Верховья (Николаев) - страница 16

Невидимые в тумане, они пересекли реку и окунулись в леса. Теперь им надо было все время идти лесами — до другой реки, а там до следующей, в которую и впадала, наконец, их Шилекша. Дорога в лесу была ничуть не лучше, чем в полях. Но здесь, в царстве лесов, они обретали ту долгожданную свободу, о которой думали всю зиму. Они вступали как бы в особую заповедную зону, и было у них такое чувство, что леса эти их тоже ждут и рады их приходу.

Здесь уже никто не смотрел на них из окон, не маялся в догадке... Лес ограждал их от досужих глаз и разговоров. Наверное, поэтому низкорослый, с надутыми щечками Яшка Шмелев, устало и покорно шедший в конце бригады, снял наконец со спины старенькую гармонь с красно-синими мехами, и она ронжей заверещала на весь лес.

Зная, что в бригаде немало пожилых, прошедших войну сплавщиков, Яшка повел на весь лес их заветную: «Рас-цвета-али яблони и гру-уши...» Никто не оглянулся, но все приободрились, начали шагать в ногу, будто в строю.

Только Мишка, изучавший всю дорогу бригаду и дивившийся на Шмелева, как и на Сорокина, оглянулся и увидел, как Шмелев семенил короткими ножками, стараясь не отстать от бригады и улыбался всем лицом, так что даже ямочки на щеках обозначились.
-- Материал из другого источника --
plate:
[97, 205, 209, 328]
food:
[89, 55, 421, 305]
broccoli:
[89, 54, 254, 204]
Он не сбивался, но играл и шел, как показалось Мишке, на каком-то последнем отчаянном подъеме, будто с концом песни настанет конец и дороге. Никто не оборачивался, но иные улыбались про себя, и Мишка скорее отвернулся. Игра эта его будто разбудила, и он увидел по сторонам стройные стволы сосен, елей, берез, осин... Лес был древний, сплошной, спокойный. Он будто додумывал что, погрузившись в широкий, редеющий вблизи туман. Туман в это утро был повсюду: и на поляне, куда шли они, и в деревне Веселый Мыс, откуда вышли, и где уже считали, что они давно на месте.

А они еще ничего не знали о своей работе. Но уже радовались тому, что были наконец в одном лесу со своей Шилекшей и поляной, что уже дышали одним воздухом с этим лесом, который как бы замыкал их в кольцо своей весенней вольницы, втягивал в круговорот своей особой несуетной жизни.

Этот лес жил на земле уже много веков, не одно поколение сосен, елей, берез и осин сменилось тут: умирали старики, входили в силу их дети, а снизу незаметно подрастали лесные внуки... Буреломы, пожары, болезни иногда редили лес или косили его как косой. И лес сам себя лечил, хоронил под слоем листвы и мха павших, а на их прахе опять плодил и взращивал новое поколение. Он укрывал от жары и холода несметное число птиц, насекомых, поил их и пестовал, учил жить: спасаться от врагов, любить и умирать. И ни от кого за это не требовал ни благодарности, ни награды. Каждой весной он вовремя зеленел, обновлялся и ликовал, давал радость другим и радовался сам. Так было всегда, вечно. И никто в лесу не умел выразить вслух, хорошо это, или плохо. Но все жили, радовались — значит, было хорошо.